-- Opening Marker --
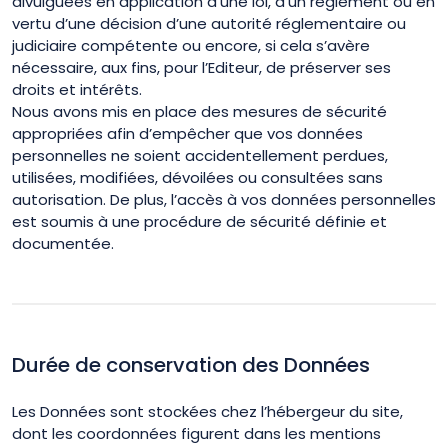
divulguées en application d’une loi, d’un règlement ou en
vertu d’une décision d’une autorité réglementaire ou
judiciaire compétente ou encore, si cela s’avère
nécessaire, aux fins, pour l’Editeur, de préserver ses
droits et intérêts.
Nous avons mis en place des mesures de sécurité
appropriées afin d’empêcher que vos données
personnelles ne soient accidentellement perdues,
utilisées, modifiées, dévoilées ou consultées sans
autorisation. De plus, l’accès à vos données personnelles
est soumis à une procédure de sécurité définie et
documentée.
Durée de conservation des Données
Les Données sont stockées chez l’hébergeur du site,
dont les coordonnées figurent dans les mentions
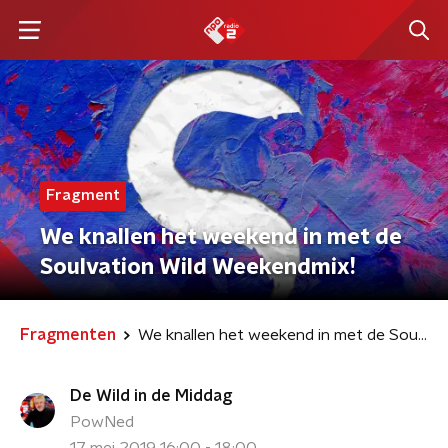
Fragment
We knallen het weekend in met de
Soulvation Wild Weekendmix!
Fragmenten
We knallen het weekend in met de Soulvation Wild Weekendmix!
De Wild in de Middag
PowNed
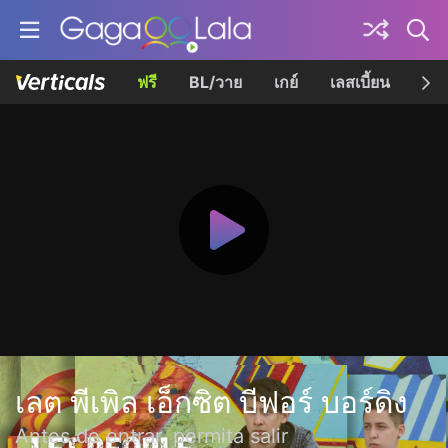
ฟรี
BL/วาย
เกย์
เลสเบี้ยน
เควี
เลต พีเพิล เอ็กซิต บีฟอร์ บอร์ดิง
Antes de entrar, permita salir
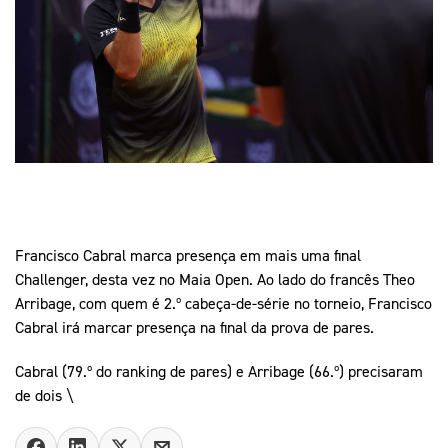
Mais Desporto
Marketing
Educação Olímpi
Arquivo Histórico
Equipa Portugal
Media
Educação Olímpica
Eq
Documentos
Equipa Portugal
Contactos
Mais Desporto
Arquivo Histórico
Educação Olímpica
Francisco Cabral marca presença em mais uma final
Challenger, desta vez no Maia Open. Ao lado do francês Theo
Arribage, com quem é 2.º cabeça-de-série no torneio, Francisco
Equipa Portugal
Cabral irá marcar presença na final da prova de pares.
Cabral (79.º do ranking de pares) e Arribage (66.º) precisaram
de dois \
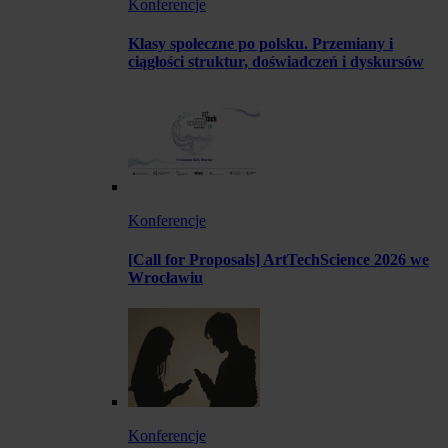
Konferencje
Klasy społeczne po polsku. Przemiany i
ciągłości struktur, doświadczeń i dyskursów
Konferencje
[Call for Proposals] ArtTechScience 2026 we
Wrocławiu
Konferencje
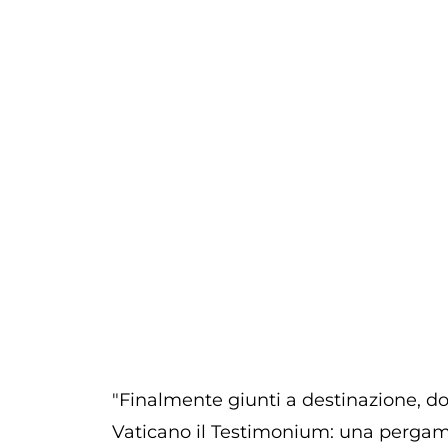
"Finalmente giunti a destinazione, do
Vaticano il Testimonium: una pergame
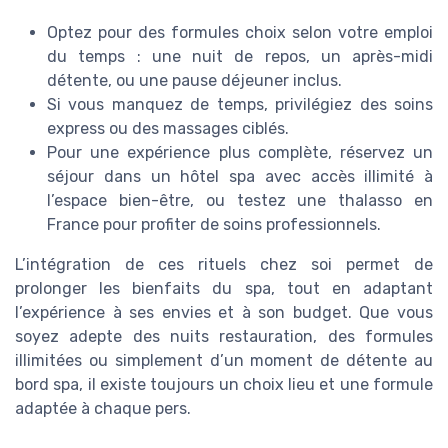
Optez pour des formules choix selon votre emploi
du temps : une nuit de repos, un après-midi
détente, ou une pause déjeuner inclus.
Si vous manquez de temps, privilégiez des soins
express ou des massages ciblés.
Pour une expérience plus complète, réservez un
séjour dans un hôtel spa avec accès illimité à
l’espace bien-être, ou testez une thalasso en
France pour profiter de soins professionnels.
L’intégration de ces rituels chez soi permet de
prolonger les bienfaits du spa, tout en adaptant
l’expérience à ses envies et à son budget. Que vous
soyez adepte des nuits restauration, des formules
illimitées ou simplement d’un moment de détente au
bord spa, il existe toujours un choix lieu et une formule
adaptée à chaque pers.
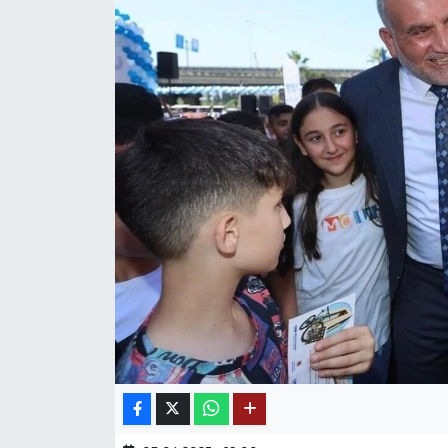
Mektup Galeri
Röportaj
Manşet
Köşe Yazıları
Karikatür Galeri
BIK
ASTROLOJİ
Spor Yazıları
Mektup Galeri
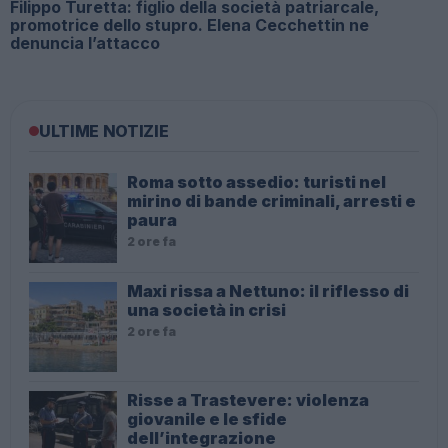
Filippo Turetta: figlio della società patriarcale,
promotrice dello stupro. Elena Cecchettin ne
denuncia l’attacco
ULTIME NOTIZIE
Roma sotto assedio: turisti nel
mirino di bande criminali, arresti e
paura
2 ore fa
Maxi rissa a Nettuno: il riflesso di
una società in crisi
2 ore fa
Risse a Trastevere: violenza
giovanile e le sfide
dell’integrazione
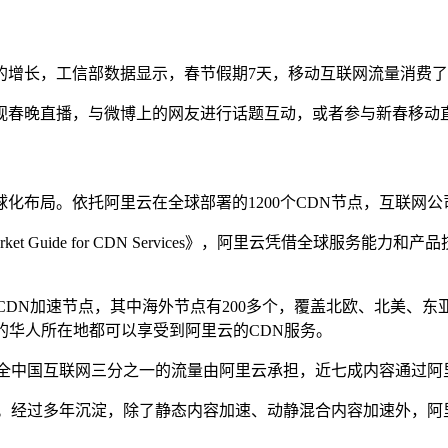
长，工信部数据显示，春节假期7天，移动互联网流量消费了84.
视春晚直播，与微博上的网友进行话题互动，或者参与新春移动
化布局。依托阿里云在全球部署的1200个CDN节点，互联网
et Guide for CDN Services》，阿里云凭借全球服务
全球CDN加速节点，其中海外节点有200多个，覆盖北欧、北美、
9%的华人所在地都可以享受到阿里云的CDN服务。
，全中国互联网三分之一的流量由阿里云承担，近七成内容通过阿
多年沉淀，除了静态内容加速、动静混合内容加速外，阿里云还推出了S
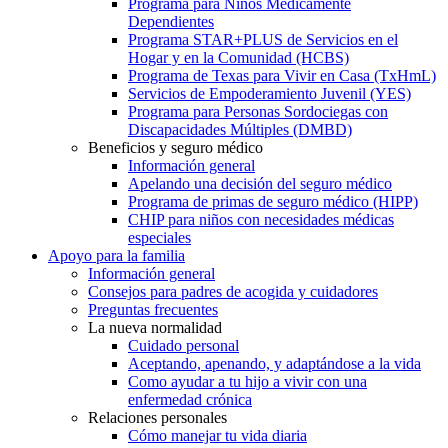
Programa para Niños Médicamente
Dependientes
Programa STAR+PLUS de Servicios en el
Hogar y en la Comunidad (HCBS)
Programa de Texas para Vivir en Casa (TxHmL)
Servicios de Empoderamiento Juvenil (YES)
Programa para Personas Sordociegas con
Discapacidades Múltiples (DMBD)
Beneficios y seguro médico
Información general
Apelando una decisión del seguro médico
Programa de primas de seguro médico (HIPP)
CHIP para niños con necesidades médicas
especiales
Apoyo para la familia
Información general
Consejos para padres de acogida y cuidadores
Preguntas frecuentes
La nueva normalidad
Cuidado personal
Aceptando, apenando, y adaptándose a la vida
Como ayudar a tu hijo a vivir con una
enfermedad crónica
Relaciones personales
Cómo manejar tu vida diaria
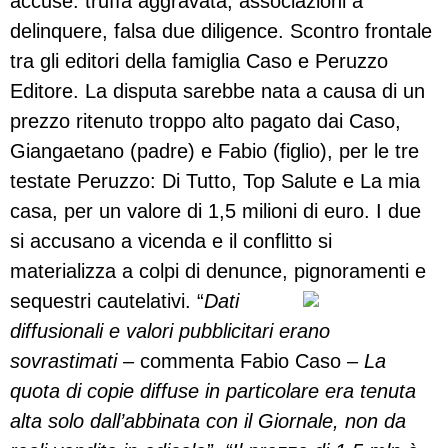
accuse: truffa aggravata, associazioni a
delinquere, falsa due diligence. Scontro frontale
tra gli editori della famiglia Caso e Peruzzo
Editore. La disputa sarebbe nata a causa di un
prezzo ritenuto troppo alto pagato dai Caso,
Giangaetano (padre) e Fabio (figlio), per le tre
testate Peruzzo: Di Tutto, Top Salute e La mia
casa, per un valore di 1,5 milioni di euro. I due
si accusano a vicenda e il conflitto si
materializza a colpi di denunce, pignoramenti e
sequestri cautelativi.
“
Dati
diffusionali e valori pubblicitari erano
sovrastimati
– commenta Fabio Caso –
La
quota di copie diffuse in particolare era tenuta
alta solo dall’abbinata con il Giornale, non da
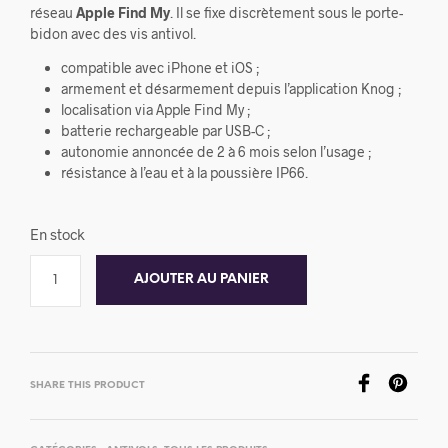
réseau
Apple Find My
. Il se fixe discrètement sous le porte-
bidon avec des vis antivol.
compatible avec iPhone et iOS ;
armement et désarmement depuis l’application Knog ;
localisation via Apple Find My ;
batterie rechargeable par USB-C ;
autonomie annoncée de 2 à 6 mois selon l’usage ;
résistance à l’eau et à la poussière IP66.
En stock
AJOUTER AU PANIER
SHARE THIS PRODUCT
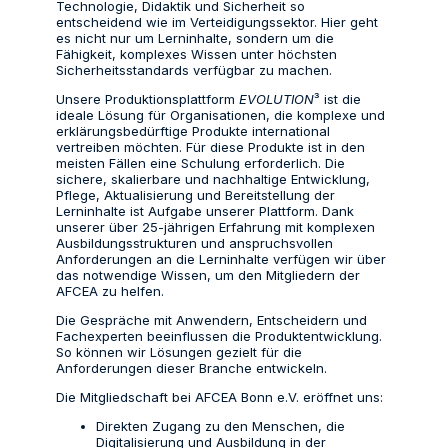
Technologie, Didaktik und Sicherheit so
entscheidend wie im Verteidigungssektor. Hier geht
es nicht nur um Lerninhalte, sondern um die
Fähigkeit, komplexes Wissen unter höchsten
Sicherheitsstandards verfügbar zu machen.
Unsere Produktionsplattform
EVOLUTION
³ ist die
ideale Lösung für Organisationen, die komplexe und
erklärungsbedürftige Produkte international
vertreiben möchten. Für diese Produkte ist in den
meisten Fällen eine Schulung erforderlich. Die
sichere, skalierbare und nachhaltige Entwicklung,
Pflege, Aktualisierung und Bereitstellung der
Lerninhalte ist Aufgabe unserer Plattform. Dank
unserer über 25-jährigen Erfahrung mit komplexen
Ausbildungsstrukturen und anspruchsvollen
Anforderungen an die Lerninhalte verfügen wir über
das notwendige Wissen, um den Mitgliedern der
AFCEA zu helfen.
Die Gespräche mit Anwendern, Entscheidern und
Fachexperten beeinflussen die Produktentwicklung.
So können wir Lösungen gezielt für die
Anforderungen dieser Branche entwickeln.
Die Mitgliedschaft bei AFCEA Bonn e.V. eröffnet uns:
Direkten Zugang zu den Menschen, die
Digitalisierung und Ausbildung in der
-- Closing Marker --
◆ Exercise directions
Would you write out the data exactly, with no pictures in the copy?

◆ Problem solution
divulguées en application d’une loi, d’un règlement ou en
vertu d’une décision d’une autorité réglementaire ou
judiciaire compétente ou encore, si cela s’avère
nécessaire, aux fins, pour l’Editeur, de préserver ses
droits et intérêts.
Nous avons mis en place des mesures de sécurité
appropriées afin d’empêcher que vos données
personnelles ne soient accidentellement perdues,
utilisées, modifiées, dévoilées ou consultées sans
autorisation. De plus, l’accès à vos données personnelles
est soumis à une procédure de sécurité définie et
documentée.
Durée de conservation des Données
Les Données sont stockées chez l’hébergeur du site,
dont les coordonnées figurent dans les mentions
Fragment
We knallen het weekend in met de
Soulvation Wild Weekendmix!
Fragmenten
We knallen het weekend in met de Soulvation Wild Weekendmix!
De Wild in de Middag
PowNed
ฟรี
BL/วาย
เกย์
เลสเบี้ยน
เควี
เลต พีเพิล เอ็กซิต บีฟอร์ บอร์ดิง
Antes de entrar, permita salir
Mais Desporto
Marketing
Educação Olímpi
Arquivo Histórico
Equipa Portugal
Media
Educação Olímpica
Eq
Documentos
Equipa Portugal
Contactos
Mais Desporto
Arquivo Histórico
Educação Olímpica
Francisco Cabral marca presença em mais uma final
Challenger, desta vez no Maia Open. Ao lado do francês Theo
Arribage, com quem é 2.º cabeça-de-série no torneio, Francisco
Equipa Portugal
Cabral irá marcar presença na final da prova de pares.
Cabral (79.º do ranking de pares) e Arribage (66.º) precisaram
de dois \
Konferencje
Klasy społeczne po polsku. Przemiany i
ciągłości struktur, doświadczeń i dyskursów
Konferencje
[Call for Proposals] ArtTechScience 2026 we
Wrocławiu
Konferencje
"Finalmente giunti a destinazione, do
Vaticano il Testimonium: una pergame
Optez pour des formules choix selon votre emploi
du temps : une nuit de repos, un après-midi
détente, ou une pause déjeuner inclus.
Si vous manquez de temps, privilégiez des soins
express ou des massages ciblés.
Pour une expérience plus complète, réservez un
séjour dans un hôtel spa avec accès illimité à
l’espace bien-être, ou testez une thalasso en
France pour profiter de soins professionnels.
L’intégration de ces rituels chez soi permet de
prolonger les bienfaits du spa, tout en adaptant
l’expérience à ses envies et à son budget. Que vous
soyez adepte des nuits restauration, des formules
illimitées ou simplement d’un moment de détente au
bord spa, il existe toujours un choix lieu et une formule
adaptée à chaque pers.
Mektup Galeri
Röportaj
Manşet
Köşe Yazıları
Karikatür Galeri
BIK
ASTROLOJİ
Spor Yazıları
Mektup Galeri
Filippo Turetta: figlio della società patriarcale,
promotrice dello stupro. Elena Cecchettin ne
denuncia l’attacco
ULTIME NOTIZIE
Roma sotto assedio: turisti nel
mirino di bande criminali, arresti e
paura
2 ore fa
Maxi rissa a Nettuno: il riflesso di
una società in crisi
2 ore fa
Risse a Trastevere: violenza
giovanile e le sfide
dell’integrazione
长，工信部数据显示，春节假期7天，移动互联网流量消费了84.
视春晚直播，与微博上的网友进行话题互动，或者参与新春移动
化布局。依托阿里云在全球部署的1200个CDN节点，互联网
et Guide for CDN Services》，阿里云凭借全球服务
全球CDN加速节点，其中海外节点有200多个，覆盖北欧、北美、
9%的华人所在地都可以享受到阿里云的CDN服务。
，全中国互联网三分之一的流量由阿里云承担，近七成内容通过阿
多年沉淀，除了静态内容加速、动静混合内容加速外，阿里云还推出了S
Programa para Niños Médicamente
Dependientes
Programa STAR+PLUS de Servicios en el
Hogar y en la Comunidad (HCBS)
Programa de Texas para Vivir en Casa (TxHmL)
Servicios de Empoderamiento Juvenil (YES)
Programa para Personas Sordociegas con
Discapacidades Múltiples (DMBD)
Beneficios y seguro médico
Información general
Apelando una decisión del seguro médico
Programa de primas de seguro médico (HIPP)
CHIP para niños con necesidades médicas
especiales
Apoyo para la familia
Información general
Consejos para padres de acogida y cuidadores
Preguntas frecuentes
La nueva normalidad
Cuidado personal
Aceptando, apenando, y adaptándose a la vida
Como ayudar a tu hijo a vivir con una
enfermedad crónica
Relaciones personales
Cómo manejar tu vida diaria
accuse: truffa aggravata, associazioni a
delinquere, falsa due diligence. Scontro frontale
tra gli editori della famiglia Caso e Peruzzo
Editore. La disputa sarebbe nata a causa di un
prezzo ritenuto troppo alto pagato dai Caso,
Giangaetano (padre) e Fabio (figlio), per le tre
testate Peruzzo: Di Tutto, Top Salute e La mia
casa, per un valore di 1,5 milioni di euro. I due
si accusano a vicenda e il conflitto si
materializza a colpi di denunce, pignoramenti e
sequestri cautelativi.
“
Dati
diffusionali e valori pubblicitari erano
sovrastimati
– commenta Fabio Caso –
La
quota di copie diffuse in particolare era tenuta
alta solo dall’abbinata con il Giornale, non da
réseau
Apple Find My
. Il se fixe discrètement sous le porte-
bidon avec des vis antivol.
compatible avec iPhone et iOS ;
armement et désarmement depuis l’application Knog ;
localisation via Apple Find My ;
batterie rechargeable par USB-C ;
autonomie annoncée de 2 à 6 mois selon l’usage ;
résistance à l’eau et à la poussière IP66.
En stock
AJOUTER AU PANIER
SHARE THIS PRODUCT
Technologie, Didaktik und Sicherheit so
entscheidend wie im Verteidigungssektor. Hier geht
es nicht nur um Lerninhalte, sondern um die
Fähigkeit, komplexes Wissen unter höchsten
Sicherheitsstandards verfügbar zu machen.
Unsere Produktionsplattform
EVOLUTION
³ ist die
ideale Lösung für Organisationen, die komplexe und
erklärungsbedürftige Produkte international
vertreiben möchten. Für diese Produkte ist in den
meisten Fällen eine Schulung erforderlich. Die
sichere, skalierbare und nachhaltige Entwicklung,
Pflege, Aktualisierung und Bereitstellung der
Lerninhalte ist Aufgabe unserer Plattform. Dank
unserer über 25-jährigen Erfahrung mit komplexen
Ausbildungsstrukturen und anspruchsvollen
Anforderungen an die Lerninhalte verfügen wir über
das notwendige Wissen, um den Mitgliedern der
AFCEA zu helfen.
Die Gespräche mit Anwendern, Entscheidern und
Fachexperten beeinflussen die Produktentwicklung.
So können wir Lösungen gezielt für die
Anforderungen dieser Branche entwickeln.
Die Mitgliedschaft bei AFCEA Bonn e.V. eröffnet uns:
Direkten Zugang zu den Menschen, die
Digitalisierung und Ausbildung in der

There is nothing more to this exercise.